Rio floods: Why did more than 100 people die?
Brazilians are asking why authorities were not better prepared for the Rio floods, when an estimated 11 inches of rain crashed down in just 24 hours, killing more than 100 people.
Rio de Janeiro — As the torrential rains began to cede over Rio de Janeiro today, following the state’s worst floods since 1966, one question was stamped onto every newspaper front-page in Brazil: Why?
Why was Rio de Janeiro – Brazil’s second largest city and one with a history of tropical rainstorms and flooding – not better prepared for the catastrophe that struck on late Monday and Tuesday this week, when an estimated 11 inches of rain crashed down onto the iconic city and and its neighboring towns in just 24 hours?
With rescue attempts continuing in several of Rio's hillside slums, the city’s mayor, Eduardo Paes, tried to duck questions about why the floods, which have officially claimed at least 105 lives and which brought much of the city to a standstill on Monday night and Tuesday, caused such havoc.
“At the moment, our concern is less about finding out who is guilty, who didn’t foresee this enormous amount of rain, or what was not done,” Mr. Paes told reporters on Tuesday.
But urban planning specialists and environmentalists have been quick to react – blaming Rio’s politicians for decades of poor spending, confused housing policy, and even outright corruption.
“This was an tragedy foretold,” says Sergio Ricardo, a leading Rio environmentalist. “To this day, the city does not have any kind of alert or prevention system – something that is common in other cities that are as vulnerable as Rio.”
Shaky houses on the hillsides
Part of the explanation for the high death toll lies in the way in which Rio’s 1,000 or so favelas have swelled since the 1950s and in how rich and poor alike have been allowed to build houses when, where, and how they pleased – often on steep, water-logged hillsides which are prone to landslides.
“We have an enormous housing deficit so many, many people have been forced to live in at risk areas,” says Mr. Ricardo, who claimed previous governments had misspent or redirected Federal funds intended to help prevent such disasters.
But outside the favelas, the 2016 Olympic city faces a multitude of other infrastructure issues, including a public transport system that is stretched to breaking point and an antique, poorly maintained sewage system.
The Maracana stadium, set to host soccer's World Cup final in 2014 and the opening and closing Olympic ceremonies in 2016, is located in Rio’s north zone at the heart of one of the areas worst affected by the floods, where passengers had to be plucked from city buses by fireman onboard small rubbery dingies.

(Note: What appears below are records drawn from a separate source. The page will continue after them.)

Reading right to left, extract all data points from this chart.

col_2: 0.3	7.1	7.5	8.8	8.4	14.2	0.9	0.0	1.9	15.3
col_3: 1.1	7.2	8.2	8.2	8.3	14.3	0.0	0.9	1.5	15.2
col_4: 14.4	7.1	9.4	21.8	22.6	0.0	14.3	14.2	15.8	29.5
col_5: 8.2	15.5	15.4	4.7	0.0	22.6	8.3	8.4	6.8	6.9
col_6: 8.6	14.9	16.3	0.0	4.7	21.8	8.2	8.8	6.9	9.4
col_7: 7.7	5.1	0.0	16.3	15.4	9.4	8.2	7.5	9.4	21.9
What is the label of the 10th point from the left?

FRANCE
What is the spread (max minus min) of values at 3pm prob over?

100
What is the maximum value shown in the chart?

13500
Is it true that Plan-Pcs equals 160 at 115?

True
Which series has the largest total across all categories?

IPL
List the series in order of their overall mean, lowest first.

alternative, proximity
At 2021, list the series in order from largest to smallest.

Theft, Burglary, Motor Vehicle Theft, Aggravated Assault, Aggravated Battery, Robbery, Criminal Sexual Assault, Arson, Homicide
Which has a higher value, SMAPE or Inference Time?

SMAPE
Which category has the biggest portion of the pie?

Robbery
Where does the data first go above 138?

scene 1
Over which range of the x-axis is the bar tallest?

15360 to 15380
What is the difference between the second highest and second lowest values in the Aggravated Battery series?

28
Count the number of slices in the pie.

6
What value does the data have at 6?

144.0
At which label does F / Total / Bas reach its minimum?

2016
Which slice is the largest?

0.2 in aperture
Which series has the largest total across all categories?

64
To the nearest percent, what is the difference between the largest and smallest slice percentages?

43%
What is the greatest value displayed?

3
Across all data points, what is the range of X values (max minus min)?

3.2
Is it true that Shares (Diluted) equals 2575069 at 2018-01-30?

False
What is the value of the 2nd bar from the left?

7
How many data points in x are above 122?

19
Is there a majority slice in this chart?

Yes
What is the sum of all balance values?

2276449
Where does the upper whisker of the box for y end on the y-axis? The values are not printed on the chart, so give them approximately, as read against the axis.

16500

One Rio newspaper claimed the city had never before witnessed an all-night traffic-jam, stretching through the city center and out toward the north zone.
Old sewage networks
“The sewage and drainage systems are old and undersized,” says Ricardo. “Some sewage networks in the city center date back to the [Portuguese] Empire when the city was inhabited by thousands not millions of people. The network simply cannot cope with these volumes of water and sewage.”
“Coming from Holland, I thought I knew rain but here they are just not ready for it,” says Andreas Urhahn, a Dutch artist working on a social-project painting Rio’s favelas. “The moment the sewer fills up, everything just flows out. Even the cockroaches were in panic – they tried to run up our legs to get away from the floods.”
Ricardo warns that if urgent preventative measures were not taken such floods would continue to take a high toll on Rio.
“At the moment we simply don’t have a plan. But climate change will intensify such events so we urgently need a plan, and one that is actually implemented.”
Brazil’s president Luiz Inácio Lula da Silva meanwhile said Rio’s residents should pray for the rains to ease.
“When the Man upstairs is cross and makes it rain all we can do is ask Him to stop the rain so we can get on with our lives,” he said Tuesday.